▸ YOUR TASK:
Every single entry needs to appear again exactly as given.

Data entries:
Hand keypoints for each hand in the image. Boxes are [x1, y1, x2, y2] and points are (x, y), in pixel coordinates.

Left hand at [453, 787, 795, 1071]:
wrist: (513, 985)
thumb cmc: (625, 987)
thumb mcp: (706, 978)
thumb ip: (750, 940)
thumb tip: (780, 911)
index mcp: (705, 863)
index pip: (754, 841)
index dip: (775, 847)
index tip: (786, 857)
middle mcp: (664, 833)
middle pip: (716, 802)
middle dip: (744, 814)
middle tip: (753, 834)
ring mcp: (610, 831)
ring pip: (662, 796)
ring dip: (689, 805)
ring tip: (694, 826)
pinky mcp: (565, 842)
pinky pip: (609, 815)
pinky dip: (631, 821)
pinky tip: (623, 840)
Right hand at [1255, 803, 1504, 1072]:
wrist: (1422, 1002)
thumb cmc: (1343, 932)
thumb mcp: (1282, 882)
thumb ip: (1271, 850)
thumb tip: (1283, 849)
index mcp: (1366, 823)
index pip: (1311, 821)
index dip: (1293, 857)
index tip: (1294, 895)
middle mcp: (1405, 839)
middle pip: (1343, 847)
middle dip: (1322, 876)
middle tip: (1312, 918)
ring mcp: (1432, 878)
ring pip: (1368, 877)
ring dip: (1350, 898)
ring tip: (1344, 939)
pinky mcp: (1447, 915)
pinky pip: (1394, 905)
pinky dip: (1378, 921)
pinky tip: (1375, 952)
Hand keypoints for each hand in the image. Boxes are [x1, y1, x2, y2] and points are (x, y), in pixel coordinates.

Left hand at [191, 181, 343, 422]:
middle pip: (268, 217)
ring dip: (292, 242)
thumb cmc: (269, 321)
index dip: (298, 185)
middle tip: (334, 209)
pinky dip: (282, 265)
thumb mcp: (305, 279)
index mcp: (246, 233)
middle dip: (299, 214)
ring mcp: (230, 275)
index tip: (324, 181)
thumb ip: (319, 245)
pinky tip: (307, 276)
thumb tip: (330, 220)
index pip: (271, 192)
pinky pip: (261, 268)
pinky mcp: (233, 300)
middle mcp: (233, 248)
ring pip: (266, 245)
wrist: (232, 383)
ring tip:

▸ ANSWER SPACE:
Hand keypoints for each hand in the image. Boxes are [x1, y1, x2, y2] and points are (x, y), in pixel coordinates.

Left hand at [453, 787, 795, 1071]:
wrist: (513, 985)
thumb cmc: (625, 987)
thumb mcp: (706, 978)
thumb ip: (750, 940)
thumb tip: (780, 911)
index mcp: (705, 863)
index pip: (754, 841)
index dip: (775, 847)
index tip: (786, 857)
middle mcp: (664, 833)
middle pip: (716, 802)
middle dip: (744, 814)
middle tip: (753, 834)
ring mcp: (610, 831)
ring pip: (662, 796)
ring dip: (689, 805)
ring tip: (694, 826)
pinky mcp: (565, 842)
pinky pip: (609, 815)
pinky dip: (631, 821)
pinky tip: (623, 840)
Right hand at [1255, 803, 1504, 1072]:
wrist: (1422, 1002)
thumb cmc: (1343, 932)
thumb mcp: (1282, 882)
thumb ip: (1271, 850)
thumb tip: (1283, 849)
index mcp: (1366, 823)
index pip: (1311, 821)
index dip: (1293, 857)
index tip: (1294, 895)
middle mcp: (1405, 839)
middle pip: (1343, 847)
middle dip: (1322, 876)
middle tip: (1312, 918)
ring mcp: (1432, 878)
ring pip: (1368, 877)
ring dip: (1350, 898)
ring tip: (1344, 939)
pinky mcp: (1447, 915)
pinky pip: (1394, 905)
pinky dip: (1378, 921)
pinky tip: (1375, 952)
Hand keypoints for each hand in the image. Boxes are [x1, y1, x2, y2] and points are (x, y), in pixel coordinates.

Left hand at [191, 181, 343, 422]:
middle pip: (268, 217)
ring dip: (292, 242)
thumb cmc: (269, 321)
index dip: (298, 185)
middle tip: (334, 209)
pinky dip: (282, 265)
thumb mcp: (305, 279)
index mcp: (246, 233)
middle dip: (299, 214)
ring mcp: (230, 275)
index tip: (324, 181)
thumb ip: (319, 245)
pinky tip: (307, 276)
thumb tip: (330, 220)
index pip: (271, 192)
pinky pip: (261, 268)
pinky mcp: (233, 300)
middle mcp: (233, 248)
ring pip: (266, 245)
wrist: (232, 383)
ring tip:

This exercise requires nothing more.